The gift you choose to give in regards to Chinese culture does not have to be expensive or big, but rather thoughtful, and something that the recipient would enjoy and appreciate. Small tokens and offerings are just as appreciated as more extravagant gifts if it’s clear that they were thoughtfully selected for the recipient. A set of nice mugs with a bag of gourmet coffee beans, for example, may seem understated, but it’s perfect and well-received when it comes to gifts for a coffee enthusiast or as presents that can be enjoyed by the whole family. Aside from the gift itself, how you give the gift is, of course, a focal point in Chinese culture. Always bring a gift to the home of your host when visiting, and be sure that any gift you choose to give (for any occasion) is well-wrapped for presentation. Red wrapping indicates a happy occasion; white or black shows sorrow for loss (as with funerals;, and silver or gold is used for weddings, so keep Chinese color meanings and symbolism in mind when wrapping. Also, do not be alarmed or surprised if the individual attempts to refuse your gift at first; this is common in Chinese culture, and it’s your job to politely insist upon giving the gift.

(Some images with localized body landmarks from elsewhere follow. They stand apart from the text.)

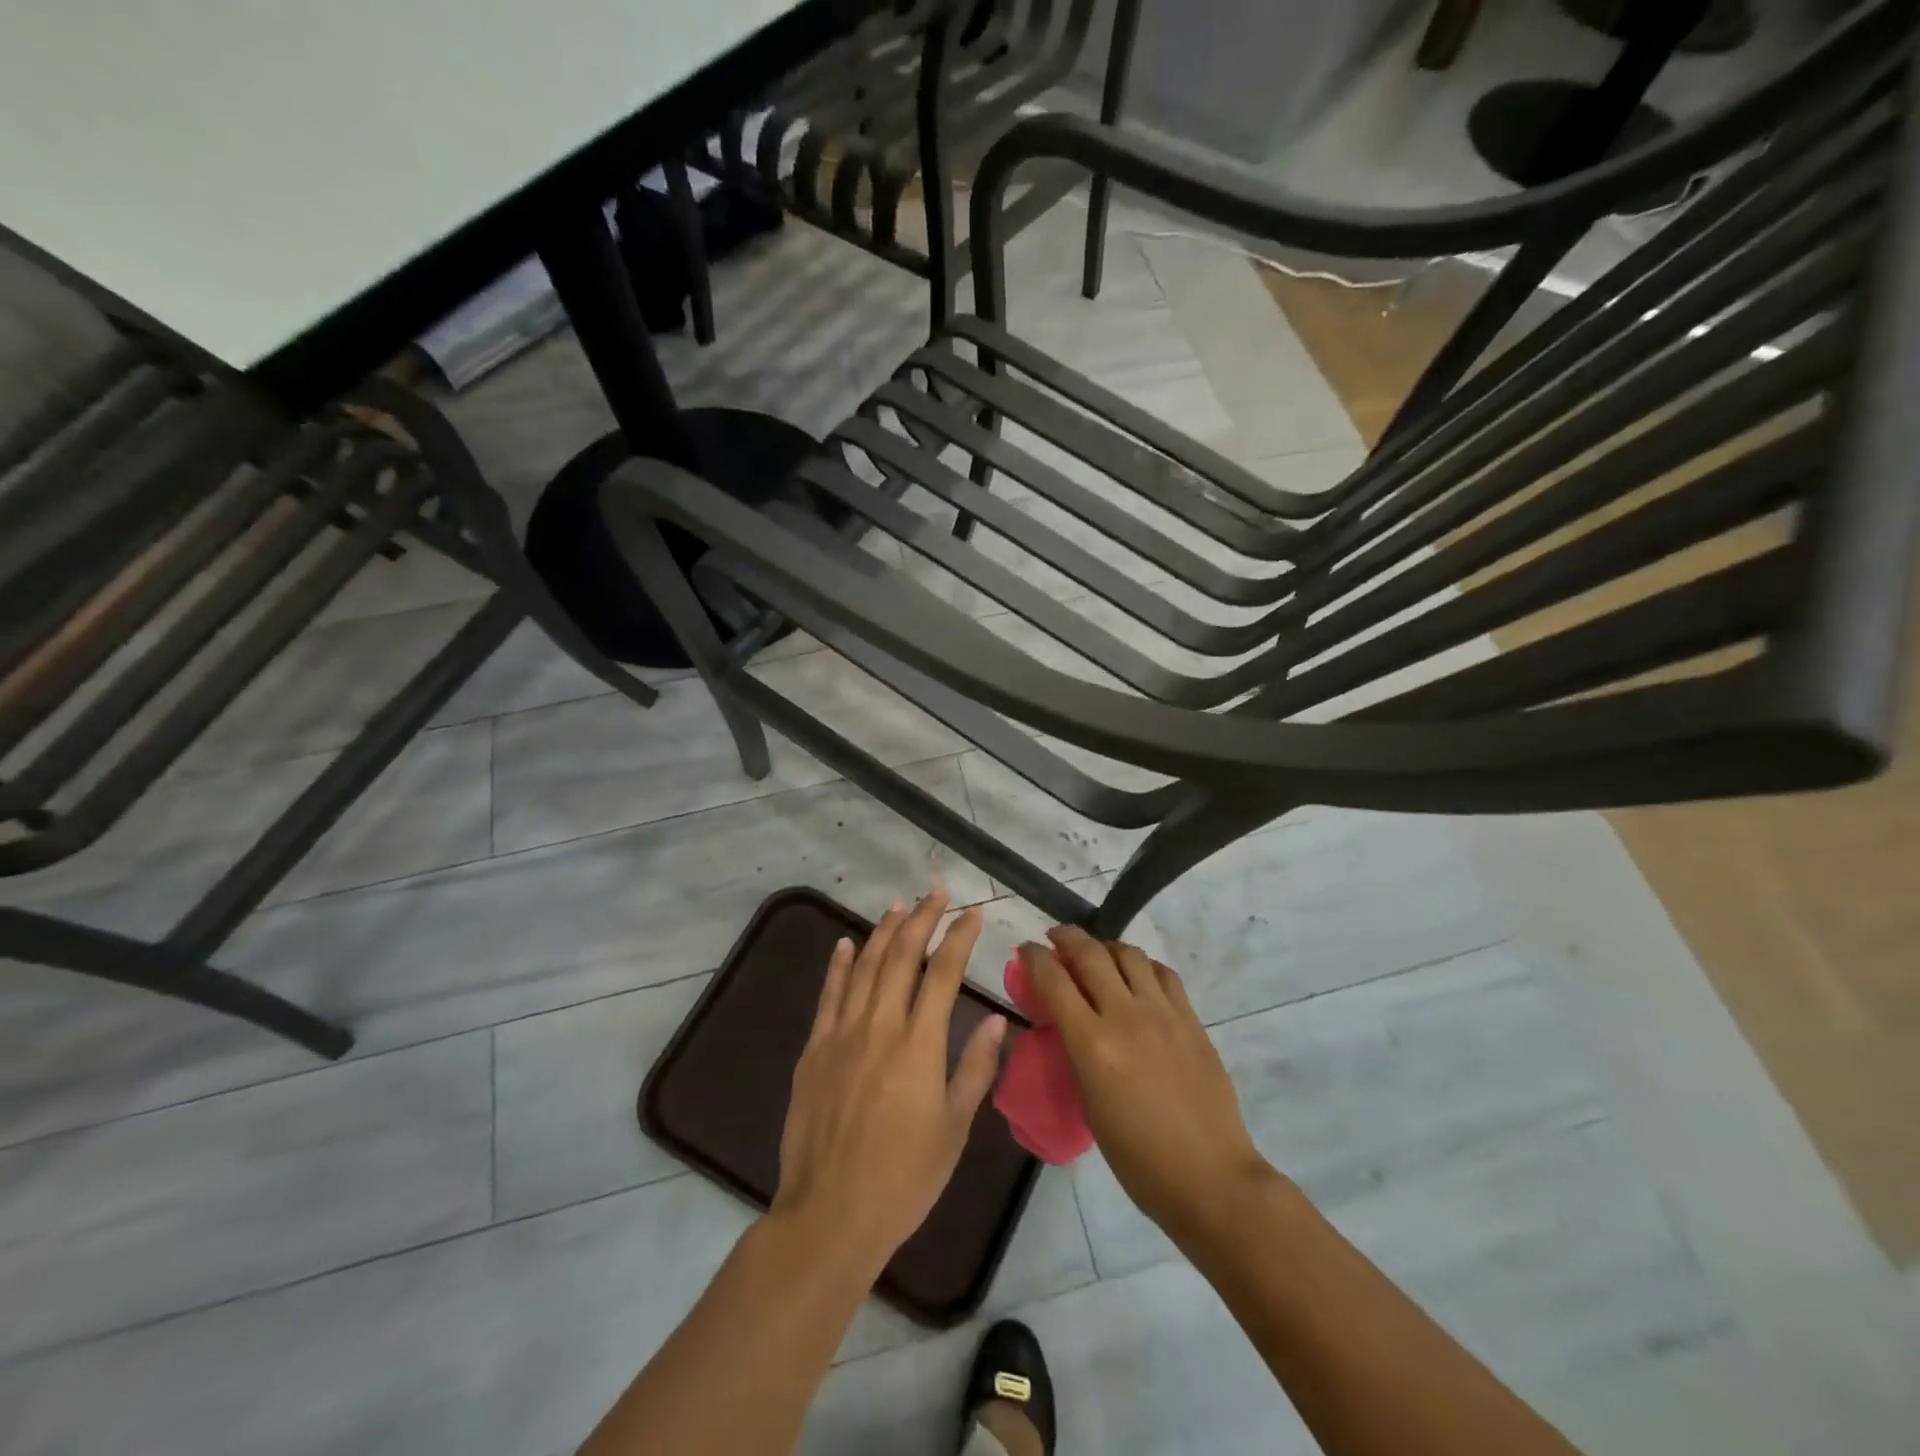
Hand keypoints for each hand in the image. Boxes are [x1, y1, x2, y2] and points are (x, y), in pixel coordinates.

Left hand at [772, 892, 1006, 1272]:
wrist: (830, 1214)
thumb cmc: (904, 1178)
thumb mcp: (954, 1128)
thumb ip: (975, 1067)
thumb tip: (996, 1017)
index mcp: (919, 1046)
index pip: (943, 974)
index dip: (959, 938)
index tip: (972, 913)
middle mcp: (879, 1026)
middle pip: (901, 957)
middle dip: (922, 919)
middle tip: (936, 892)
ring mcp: (841, 1034)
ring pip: (864, 967)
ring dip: (883, 932)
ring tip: (900, 905)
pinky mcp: (814, 1049)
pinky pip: (828, 995)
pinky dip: (838, 965)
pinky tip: (846, 943)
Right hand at [1023, 926, 1272, 1241]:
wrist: (1210, 1177)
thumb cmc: (1138, 1158)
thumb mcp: (1089, 1105)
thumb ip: (1076, 1055)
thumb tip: (1066, 1025)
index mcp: (1093, 1045)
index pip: (1053, 980)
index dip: (1033, 957)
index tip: (1025, 950)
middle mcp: (1126, 1016)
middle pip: (1090, 953)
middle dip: (1066, 937)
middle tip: (1055, 939)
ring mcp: (1163, 1013)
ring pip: (1129, 953)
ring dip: (1106, 946)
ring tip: (1098, 956)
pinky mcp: (1191, 1019)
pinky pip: (1163, 973)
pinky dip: (1142, 965)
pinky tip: (1137, 977)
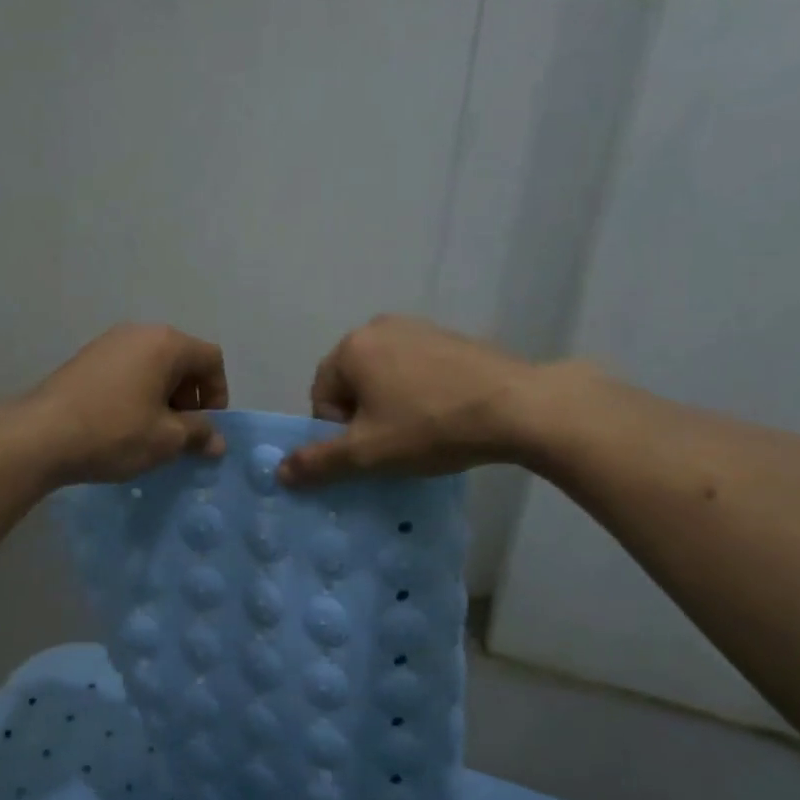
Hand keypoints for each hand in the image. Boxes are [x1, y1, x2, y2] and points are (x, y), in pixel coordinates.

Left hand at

Good Form For Gift Receiving

For Chinese people, courtesy that is shown to them via gifts, favours or hospitality should be reciprocated whenever possible. In other words, giving a gift will often result in a gift being given to you in return at a later time. This is a traditional means of building and maintaining friendships. Just as there are some specifics to giving a gift, there are some things to keep in mind when receiving a gift as well. Typically, gifts are not opened immediately, as this is viewed as being more concerned with the gift than the visit with the individual, which is considered impolite. Instead, opening is reserved for after the party or visit. When you are given a gift, it is customary to receive it with both hands in order to show appreciation. Lastly, always call the giver to thank them, reciprocate the gift, or send a written thank you message as a sign of gratitude.

In China, just as most other countries, giving a gift is a sign of respect, love, gratitude and friendship. Keep courtesy and thoughtfulness at the forefront of gift giving and receiving, and you’re bound to do just fine in Chinese culture.